With the end of the special session approaching, an influential lawmaker is moving ahead with a plan to remove controversial UT regent Wallace Hall.
The chairman of the House appropriations committee is moving forward with his quest to impeach a UT regent.
Jim Pitts, the Waxahachie Republican, filed a resolution Monday calling for the creation of a special committee on impeachment to consider whether Regent Wallace Hall deserves the boot.
Pitts has been among the most vocal legislators concerned that some UT regents, Hall chief among them, were on “witch hunts” to oust UT-Austin president Bill Powers. Hall’s repeated requests for information from UT-Austin have irked legislators, many of whom claim he is either micromanaging the campus or looking for dirt or both. During the regular session, Pitts attempted to hamstring the ability of some regents to micromanage UT institutions by adding punitive amendments to the state budget.

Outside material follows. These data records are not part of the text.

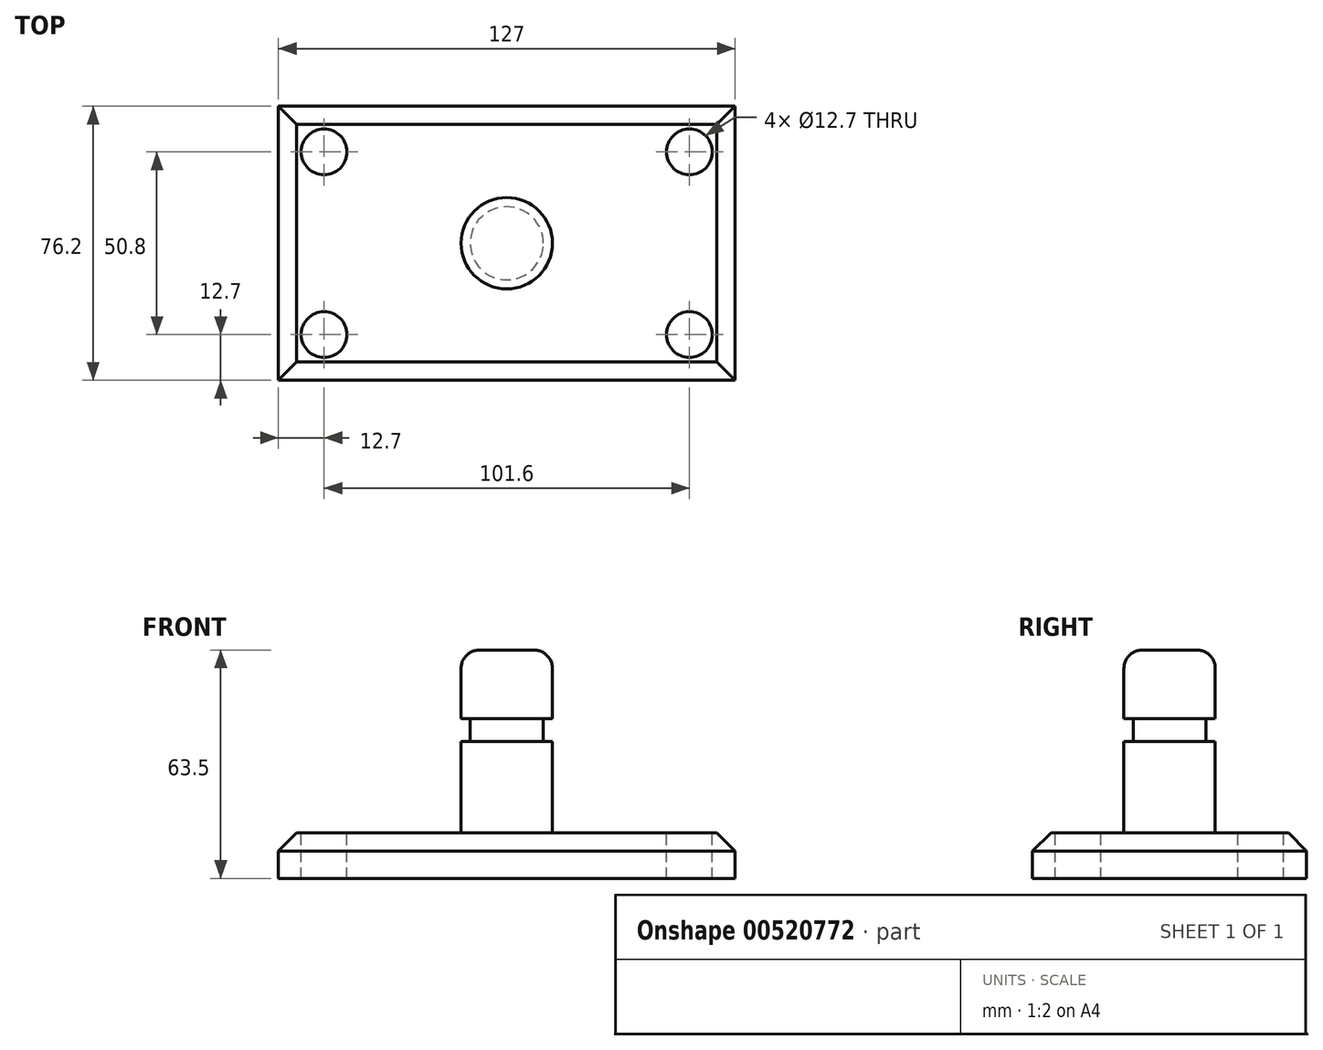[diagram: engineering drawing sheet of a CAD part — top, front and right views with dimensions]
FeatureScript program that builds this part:
annotation { "Feature Type Name" : "Feature", "Feature Type Description" : "" }
export const myFeature = defineFeature(function(context is Context, id is Id, definition is map)
    precondition{}
    {
        {
            var Q0;
            Q0=qCreatedBy(makeId("Top.planeOp"),FACE);
            var sketch = newSketch(context, id + "F0", { "sketchPlane" : qUnion([Q0])});
            skLineSegment(sketch, "E0.bottom", {"start": v(63.5, 38.1) * mm, "end": v(-63.5, 38.1) * mm});
            skLineSegment(sketch, "E0.top", {"start": v(63.5, -38.1) * mm, "end": v(-63.5, -38.1) * mm});
            skLineSegment(sketch, "E0.left", {"start": v(63.5, 38.1) * mm, "end": v(63.5, -38.1) * mm});
            skLineSegment(sketch, "E0.right", {"start": v(-63.5, 38.1) * mm, "end": v(-63.5, -38.1) * mm});
            skPoint(sketch, "E0.middle", {"position": v(0, 0) * mm});
            skSolve(sketch);
        }
        {
            var Q0;
            Q0=makeQuery(id+"F0.imprint","IMPRINT",FACE,{"disambiguationData":[TD([[makeQuery(id+"F0.imprint","IMPRINT",EDGE,{"derivedFrom":sQuery(id+"F0.wireOp",EDGE,"E0.bottom")}),1.0]])]});
            extrude(context, id + "F1", {"entities" : qUnion([Q0]), "depth" : 12.7 * mm, "offsetDistance" : 25.4 * mm});
        }
        {
            var Q0;
            Q0=makeQuery(id+"F1.opExtrude","CAP_FACE",FACE,{"disambiguationData":[OSD([sQuery(id+"F0.wireOp",EDGE,"E0.bottom"),sQuery(id+"F0.wireOp",EDGE,"E0.top"),sQuery(id+"F0.wireOp",EDGE,"E0.left"),sQuery(id+"F0.wireOp",EDGE,"E0.right")])],"isStart":false});
            var sketch = newSketch(context, id + "F2", { "sketchPlane" : qUnion([Q0])});
            skCircle(sketch, "E1", {"center": v(-50.8, -25.4) * mm, "radius": 6.35 * mm});
            skCircle(sketch, "E2", {"center": v(-50.8, 25.4) * mm, "radius": 6.35 * mm});
            skCircle(sketch, "E3", {"center": v(50.8, -25.4) * mm, "radius": 6.35 * mm});
            skCircle(sketch, "E4", {"center": v(50.8, 25.4) * mm, "radius": 6.35 * mm});
            skSolve(sketch);
        }
        {
            var Q0;
            Q0 = qSketchRegion(id + "F2", true);
            extrude(context, id + "F3", {"entities" : qUnion([Q0]), "operationType" : NewBodyOperationType.REMOVE, "endBound" : BoundingType.THROUGH_ALL, "oppositeDirection" : true, "depth" : 12.7 * mm, "offsetDistance" : 25.4 * mm});
        }
        {
            var Q0;
            Q0=qCreatedBy(makeId("Front.planeOp"),FACE);
            var sketch = newSketch(context, id + "F4", { "sketchPlane" : qUnion([Q0])});
            skLineSegment(sketch, "E5.bottom", {"start": v(0, 63.5) * mm, "end": v(12.7, 63.5) * mm});
            skLineSegment(sketch, "E5.top", {"start": v(0, 12.7) * mm, "end": v(12.7, 12.7) * mm});
            skLineSegment(sketch, "E5.left", {"start": v(0, 63.5) * mm, "end": v(0, 12.7) * mm});
            skLineSegment(sketch, "E5.right", {"start": v(12.7, 63.5) * mm, "end": v(12.7, 12.7) * mm});
            skSolve(sketch);
        }
        {
            var Q0;
            Q0 = qSketchRegion(id + "F4", true);
            var Q1;
            Q1=sQuery(id+"F4.wireOp",EDGE,"E5.left");
            revolve(context, id + "F5", {"operationType" : NewBodyOperationType.ADD, "entities" : qUnion([Q0]), "axis" : qUnion([Q1]), "revolveType" : RevolveType.FULL});
        }
        {
            var Q0;
            Q0=qCreatedBy(makeId("Front.planeOp"),FACE);
            var sketch = newSketch(context, id + "F6", { "sketchPlane" : qUnion([Q0])});
            skLineSegment(sketch, "E6.bottom", {"start": v(10.16, 44.45) * mm, "end": v(29.77, 44.45) * mm});
            skLineSegment(sketch, "E6.top", {"start": v(10.16, 38.1) * mm, "end": v(29.77, 38.1) * mm});
            skLineSegment(sketch, "E6.left", {"start": v(10.16, 44.45) * mm, "end": v(10.16, 38.1) * mm});
            skLineSegment(sketch, "E6.right", {"start": v(29.77, 44.45) * mm, "end": v(29.77, 38.1) * mm});
            skSolve(sketch);
        }
        {
            var Q0;
            Q0=makeQuery(id+"F6.imprint","IMPRINT",FACE,{"disambiguationData":[TD([[makeQuery(id+"F6.imprint","IMPRINT",EDGE,{"derivedFrom":sQuery(id+"F6.wireOp",EDGE,"E6.bottom")}),-1.0]])]});
            var Q1;
            Q1=sQuery(id+"F4.wireOp",EDGE,"E5.left");
            revolve(context, id + "F7", {"operationType" : NewBodyOperationType.REMOVE, "entities" : qUnion([Q0]), "axis" : qUnion([Q1]), "revolveType" : RevolveType.FULL});
        }
        {
            var Q0;
            Q0=makeQuery(id+"F5.opRevolve","SWEPT_EDGE",EDGE,{"disambiguationData":[OSD([sQuery(id+"F4.wireOp",EDGE,"E5.bottom"),sQuery(id+"F4.wireOp",EDGE,"E5.right")])]});
            var Q1;
            Q1=makeQuery(id+"F5.opRevolve","SWEPT_EDGE",EDGE,{"disambiguationData":[OSD([sQuery(id+"F4.wireOp",EDGE,"E5.top"),sQuery(id+"F4.wireOp",EDGE,"E5.right")])]});
            fillet(context, id + "F8", {"entities" : qUnion([Q0, Q1]), "radius" : 5.08 * mm, "tangentPropagation" : true, "allowEdgeOverflow" : false});
        }
        {
            var Q0;
            Q0=makeQuery(id+"F1.opExtrude","CAP_EDGE",EDGE,{"disambiguationData":[OSD([sQuery(id+"F0.wireOp",EDGE,"E0.right")])],"isStart":false});
            var Q1;
            Q1=makeQuery(id+"F1.opExtrude","CAP_EDGE",EDGE,{"disambiguationData":[OSD([sQuery(id+"F0.wireOp",EDGE,"E0.bottom")])],"isStart":false});
            var Q2;
            Q2=makeQuery(id+"F1.opExtrude","CAP_EDGE",EDGE,{"disambiguationData":[OSD([sQuery(id+"F0.wireOp",EDGE,"E0.top")])],"isStart":false});
            var Q3;
            Q3=makeQuery(id+"F1.opExtrude","CAP_EDGE",EDGE,{"disambiguationData":[OSD([sQuery(id+"F0.wireOp",EDGE,"E0.left")])],"isStart":false});
            chamfer(context, id + "F9", {"entities" : qUnion([Q0, Q1, Q2, Q3]), "width" : 5.08 * mm, "tangentPropagation" : true});
        }
    });
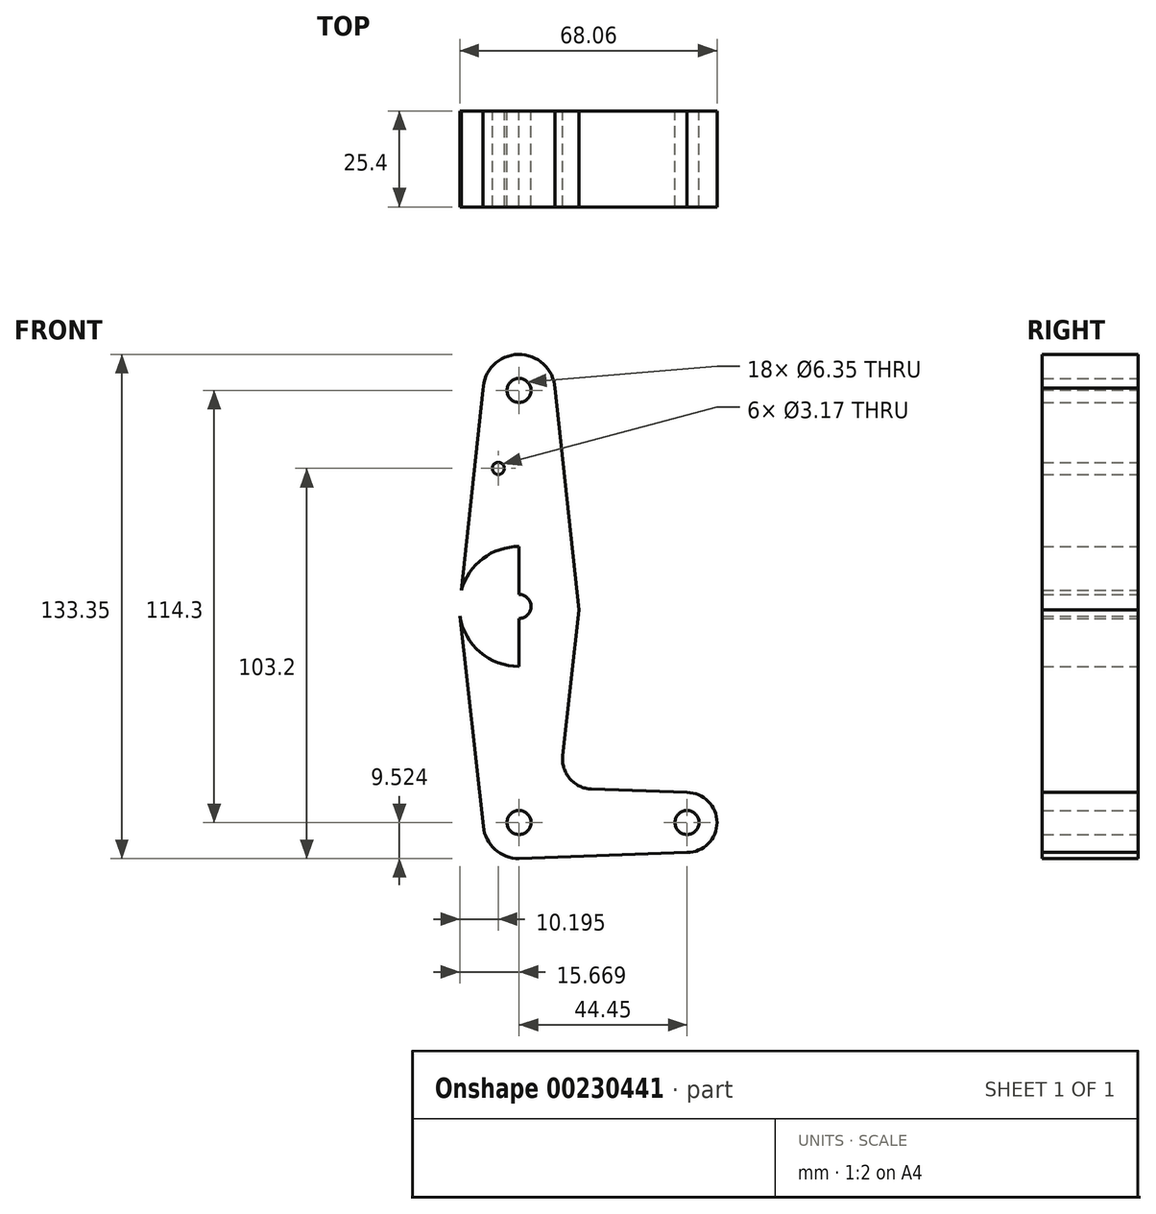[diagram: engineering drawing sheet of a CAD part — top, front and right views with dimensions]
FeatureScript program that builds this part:
annotation { "Feature Type Name" : "Feature", "Feature Type Description" : "" }
export const myFeature = defineFeature(function(context is Context, id is Id, definition is map)
    precondition{}
    {
        {
            var Q0;
            Q0=qCreatedBy(makeId("Front.planeOp"),FACE);
            var sketch = newSketch(context, id + "F0", { "sketchPlane" : qUnion([Q0])});
            skLineSegment(sketch, "E0", {"start": v(-35.45, 73.85) * mm, "end": v(-35.45, -40.45) * mm});
            skLineSegment(sketch, "E1", {"start": v(-35.45, -40.45) * mm, "end": v(9, -40.45) * mm});
            skCircle(sketch, "E2", {"center": v(-35.45, 73.85) * mm, "radius": 9.53 * mm});
            skCircle(sketch, "E3", {"center": v(-35.45, 16.7) * mm, "radius": 15.88 * mm});
            skCircle(sketch, "E4", {"center": v(-35.45, -40.45) * mm, "radius": 9.53 * mm});
            skCircle(sketch, "E5", {"center": v(9, -40.45) * mm, "radius": 7.94 * mm});
            skLineSegment(sketch, "E6", {"start": v(-44.97, 74) * mm, "end": v(-51.3, 15.77) * mm});
            skLineSegment(sketch, "E7", {"start": v(-25.95, 74.46) * mm, "end": v(-19.6, 15.77) * mm});
            skLineSegment(sketch, "E8", {"start": v(-51.3, 15.77) * mm, "end": v(-44.92, -41.5) * mm});
            skLineSegment(sketch, "E9", {"start": v(-19.6, 15.77) * mm, "end": v(-23.9, -22.78) * mm});
            skLineSegment(sketch, "E10", {"start": v(-16.28, -31.6) * mm, "end": v(9, -32.5) * mm});
            skLineSegment(sketch, "E11", {"start": v(-35.45, -49.97) * mm, "end": v(9, -48.38) * mm});
            skLineSegment(sketch, "E12", {"start": v(-35.45, 16.7) * mm, "end": v(-35.45, -40.45) * mm});
            skCircle(sketch, "E13", {"center": v(-40.93, 53.23) * mm, "radius": 1.59 * mm});
            skCircle(sketch, "E14", {"center": v(-35.45, 73.85) * mm, "radius": 3.18 * mm});
            skCircle(sketch, "E15", {"center": v(-35.45, 16.7) * mm, "radius": 3.18 * mm});
            skCircle(sketch, "E16", {"center": v(-35.45, -40.45) * mm, "radius": 3.18 * mm});
            skCircle(sketch, "E17", {"center": v(9, -40.45) * mm, "radius": 3.18 * mm});
            skPoint(sketch, "E18.newPointB", {"position": v(-25.98, -41.5) * mm});
            skArc(sketch, "E18.filletArc", {"start": v(-23.9, -22.78) * mm, "mid": v(-22.02, -28.85) * mm, "end": v(-16.28, -31.6) * mm});
            skSolve(sketch);
        }
        {
            var Q0;
            Q0=makeQuery(id+"F0.imprint","IMPRINT",FACE,{"disambiguationData":[TD([[makeQuery(id+"F0.imprint","IMPRINT",EDGE,{"derivedFrom":sQuery(id+"F0.wireOp",EDGE,"E14")}),-1.0]])]});
            var Q1;
            {var subQ0=sQuery(id+"F0.wireOp",EDGE,"E2");var subQ1=sQuery(id+"F0.wireOp",EDGE,"E0");var subQ2=makeQuery(id+"F0.imprint","INTERSECT",VERTEX,{"derivedFrom":[subQ1,subQ0]});Q1=makeQuery(id+"F0.imprint","IMPRINT",FACE,{"disambiguationData":[TD([[makeQuery(id+"F0.imprint","IMPRINT",EDGE,{"disambiguationData":[TD([[subQ2,-1.0]])],"derivedFrom":subQ1}),1.0]])]});}
            var Q2;
            Q2=makeQuery(id+"F0.imprint","IMPRINT",FACE,{"disambiguationData":[TD([[makeQuery(id+"F0.imprint","IMPRINT",EDGE,{"derivedFrom":sQuery(id+"F0.wireOp",EDGE,"E13")}),-1.0]])]});
            var Q3;
            {var subQ2=sQuery(id+"F0.wireOp",EDGE,"E3");var subQ5=sQuery(id+"F0.wireOp",EDGE,"E0");var subQ6=makeQuery(id+"F0.imprint","INTERSECT",VERTEX,{"derivedFrom":[subQ5,subQ2]});Q3=makeQuery(id+"F0.imprint","IMPRINT",FACE,{"disambiguationData":[TD([[makeQuery(id+"F0.imprint","IMPRINT",EDGE,{"disambiguationData":[TD([[subQ6,-1.0]])],"derivedFrom":subQ5}),1.0]])]});}
            var Q4;
            {var subQ1=sQuery(id+"F0.wireOp",EDGE,"E3");var subQ10=sQuery(id+"F0.wireOp",EDGE,"E0");var subQ11=makeQuery(id+"F0.imprint","INTERSECT",VERTEX,{"derivedFrom":[subQ10,subQ1]});Q4=makeQuery(id+"F0.imprint","IMPRINT",FACE,{"disambiguationData":[TD([[makeQuery(id+"F0.imprint","IMPRINT",EDGE,{"disambiguationData":[TD([[subQ11,-1.0]])],"derivedFrom":subQ10}),-1.0]])]});}
            var Q5;
            {var subQ0=sQuery(id+"F0.wireOp",EDGE,"E8");var subQ1=sQuery(id+"F0.wireOp",EDGE,"E3");var subQ2=makeQuery(id+"F0.imprint","INTERSECT",VERTEX,{"derivedFrom":[subQ1,subQ0]});Q5=makeQuery(id+"F0.imprint","IMPRINT",FACE,{"disambiguationData":[TD([[makeQuery(id+"F0.imprint","IMPRINT",EDGE,{"disambiguationData":[TD([[subQ2,-1.0]])],"derivedFrom":subQ1}),-1.0]])]});}
            var Q6;
            {var subQ10=sQuery(id+"F0.wireOp",EDGE,"E10");Q6=makeQuery(id+"F0.imprint","IMPRINT",FACE,{"disambiguationData":[TD([[makeQuery(id+"F0.imprint","IMPRINT",EDGE,{"derivedFrom":subQ10}),-1.0]])]});}
            var Q7;
            {var subQ0=sQuery(id+"F0.wireOp",EDGE,"E16");var subQ1=sQuery(id+"F0.wireOp",EDGE,"E1");var subQ2=makeQuery(id+"F0.imprint","INTERSECT",VERTEX,{"derivedFrom":[subQ1,subQ0]});Q7=makeQuery(id+"F0.imprint","IMPRINT",FACE,{"disambiguationData":[TD([[makeQuery(id+"F0.imprint","IMPRINT",EDGE,{"disambiguationData":[TD([[subQ2,-1.0]])],"derivedFrom":subQ1}),1.0]])]});}
            var Q8;
            {var subQ4=sQuery(id+"F0.wireOp",EDGE,"E16");var subQ8=sQuery(id+"F0.wireOp",EDGE,"E1");var subQ10=makeQuery(id+"F0.imprint","INTERSECT",VERTEX,{"derivedFrom":[subQ8,subQ4]});Q8=makeQuery(id+"F0.imprint","IMPRINT",FACE,{"disambiguationData":[TD([[makeQuery(id+"F0.imprint","IMPRINT",EDGE,{"disambiguationData":[TD([[subQ10,-1.0]])],"derivedFrom":subQ8}),-1.0]])]});}
            var Q9;
            {var subQ0=sQuery(id+"F0.wireOp",EDGE,"E5");var subQ1=sQuery(id+"F0.wireOp",EDGE,"E1");var subQ2=makeQuery(id+"F0.imprint","INTERSECT",VERTEX,{"derivedFrom":[subQ1,subQ0]});Q9=makeQuery(id+"F0.imprint","IMPRINT",FACE,{"disambiguationData":[TD([[makeQuery(id+"F0.imprint","IMPRINT",EDGE,{"disambiguationData":[TD([[subQ2,1.0]])],"derivedFrom":subQ1}),-1.0]])]});}
            var Q10;
            Q10=makeQuery(id+"F0.imprint","IMPRINT",FACE,{"disambiguationData":[TD([[makeQuery(id+"F0.imprint","IMPRINT",EDGE,{"derivedFrom":sQuery(id+"F0.wireOp",EDGE,"E17")}),-1.0]])]});
            extrude(context, id + "F1", {"entities" : qUnion([Q0, Q1, Q2, Q3, Q4, Q5, Q6, Q7, Q8, Q9, Q10]), "depth" : 25.4 * mm});
        }
    });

The subsequent revelation that Hall failed to disclose pertinent information in his application to become a UT regent further strained his relationship with legislators. Although Hall has since provided the information, Pitts at least seems to think it too little, too late.
Hall “may have obtained [his] office through misrepresentation of material facts regarding his experience and qualifications in a manner that violates the penal laws of this state,” the resolution reads. “Mr. Hall, through ongoing concealment of that misrepresentation, may have continued to violate the public trust and demonstrate continuing unfitness to hold office throughout his service on the board of regents.”
The rest of the resolution lays out Pitts’ main concerns: that Hall may have abused his office “by making numerous unreasonably burdensome, wasteful, and intrusive requests for information”; “exhibited behavior that calls into question his fitness for office”; and “violated the duties and responsibilities of his office.” Earlier this month, two of Hall’s fellow regents wrote to board chairman Gene Powell, expressing concern which Hall’s behavior, which they believe to be detrimental to the UT System.
Through a UT System spokeswoman, Hall declined to comment, but in a recent interview with Texas Monthly, Hall argued that one man’s micromanaging is another man’s due diligence. When it comes to the investigation of the UT Law School and its forgivable-loan program, Hall said the Board has never gotten a full examination of the facts, even from its own general counsel. The attorney general is now investigating the matter.
Up next for Pitts’ resolution is that it must be brought to the floor. There’s no telling if or when that might happen before the special session ends tomorrow. The House is adjourned until 1 p.m. Tuesday. There may also be another special session coming.
If the House manages to create the special committee on impeachment, the speaker would appoint seven members and a chair. That committee would have to recommend impeachment and the full House vote on it for the matter to make it to the Senate, where any official impeachment trial would take place.
Were Hall impeached, it would be an exceedingly rare event for the state. In 2007, Gov. Rick Perry told the state Senate that he wanted controversial Texas Southern University chair Belinda Griffin removed, though Griffin chose to retire. A preliminary review suggested that no UT System regent had ever been impeached.